At the University of Denver’s Eleanor Roosevelt Institute (ERI), founded in 1961 to conduct pioneering biomedical and genetic research, undergraduate and graduate students partner with world-renowned scholars in a quest to unravel the mysteries of disease.
For Nathan Duval, a PhD candidate in biological sciences, that quest has personal significance.
“My mother has lupus,” he explains, so he is well acquainted with the toll that disease takes on overall health and day-to-day life. “And I’m interested in disease processes — the idea that certain genetic mechanisms can cause disruptions in your physiology and lead to disease.”
While casting about for a graduate program that would address two priorities — furthering his understanding of how diseases behave and enhancing his career prospects in biomedical research — Duval learned about the groundbreaking work under way in the lab of Professor David Patterson. That, as well as the chance to work with interdisciplinary research teams at the ERI, convinced him to apply to DU.
His decision has paid off in hands-on opportunity. He and Patterson are collaborating on a handful of projects that could improve what Duval calls “the health-span” in people contending with an array of genetic diseases and disorders. What’s more, he has already secured publication credits as the first author on an article, published with Patterson, in “Molecular Genetics and Metabolism.”
Patterson, who holds DU’s Theodore Puck Endowed Chair, is known internationally for his decades of research on Down syndrome. In fact, his part in the mapping of chromosome 21, which contains the blueprint for Down syndrome, has added significantly to the scientific community’s understanding of the genetic condition.
To advance that understanding even further, Patterson and Duval are working with the Ts65Dn mouse model of Down syndrome. The Ts65Dn is a genetically altered model for Down syndrome.
“The mouse has a lot of features that are very similar to Down syndrome,” Patterson says. “It has learning and memory deficits and it has skeletal differences.
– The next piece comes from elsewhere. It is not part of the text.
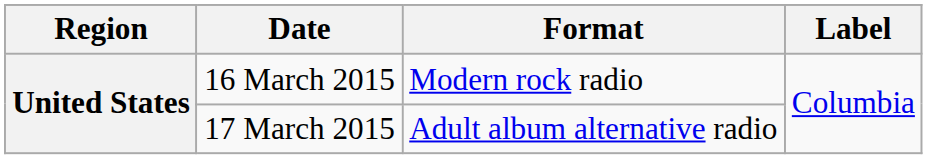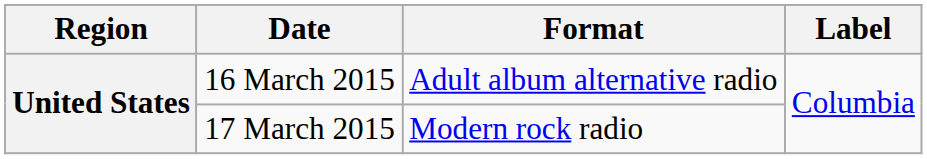16 March 2015 | Format: Modern rock radio -> Adult album alternative radio
17 March 2015 | Format: Adult album alternative radio -> Modern rock radio
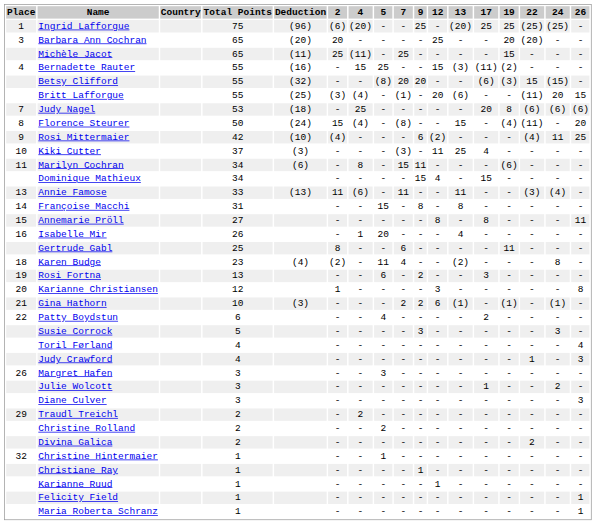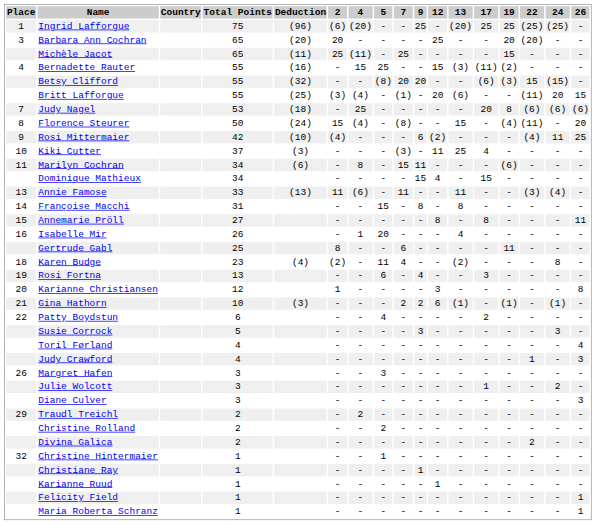Rosi Fortna | 9: 2 -> 4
It also has a precursor of leukemia. A lot of those things happen in people with Down syndrome. It also ages differently, and that’s been our hypothesis for people with Down syndrome for a long time.”
Using the Ts65Dn mouse model, Duval and Patterson are studying the metabolome and physiological changes that accompany aging in Down syndrome. “We are trying to understand the metabolomics, or changes in small molecules and metabolites, that may be part of, or due to, the genetic and physiological alterations that accompany Down syndrome and aging,” Duval explains.
This quest has ramifications for scientists and, in time, the medical community. After all, the better scientists understand the pathways involved in aging, the better able they’ll be to address health-span issues, such as deteriorating cognition or muscular function.
As they age, Patterson notes, “People with Down syndrome are at remarkably increased risk of developing Alzheimer’s disease. So could we slow that down or prevent it? That wouldn’t cure Down syndrome, but it would sure make life better for people with Down syndrome. And if we learn something about Alzheimer’s disease in people with Down syndrome, one hopes that it would be applicable to everyone with Alzheimer’s disease.”
Closer to home, perhaps the work will even be applicable to the complex but much-misunderstood autoimmune disease that troubles Duval’s mother. “Lupus happens to be an aging-related disease, though not in the sense that as you get older you are more susceptible,” Duval says. “Rather, lupus accelerates the rate of aging. A person afflicted with Lupus may appear normal, but physiologically they are much older.”
Patterson and Duval are also seeking to determine whether rapamycin, a drug that has been shown to extend life span — and health systems — in typical mice (as well as other evolutionarily divergent species) will do the same in the Ts65Dn mice.
“Mice will eventually die of the things mice die of, but it will be 20 percent later,” Patterson says of rapamycin. “The idea is to see whether this particular drug also could be beneficial to people with Down syndrome.”
Like so much scientific research, this work will unfold over years. “A lot of it involves waiting while the mice get old,” Patterson says.
As he monitors and tends to the aging mice, Duval is immersed in another Patterson project, investigating a cell culture model associated with a little-known metabolic disorder known as ADSL deficiency.
“People with ADSL deficiency have a highly variable constellation of features,” Patterson says. These include everything from mild developmental delays to muscle wasting and epilepsy. It has also been associated with prenatal death.
“It’s a confusing situation because … from person to person the physiological features [of the disorder] are remarkably different,” Patterson explains.
So little is known about ADSL deficiency that many people afflicted with it often go undiagnosed. Patterson and Duval hope that their foundational work can aid in both diagnosis and treatment of the condition.
In many of their projects, Patterson and Duval work with interdisciplinary teams that include biophysicists, physicists and chemists. For example, biophysicists and chemists can help biologists understand how a certain protein’s actions may change due to different mutations and how these changes affect physiology.
“I think that now we’re starting to understand, in science as a whole, that the interactions between all these different levels — the genome, the proteome and the metabolome — all play a role in the disease,” Duval says. “Understanding disease is not just a biological problem. Diseases need to be approached from as many different angles as possible to further our understanding.”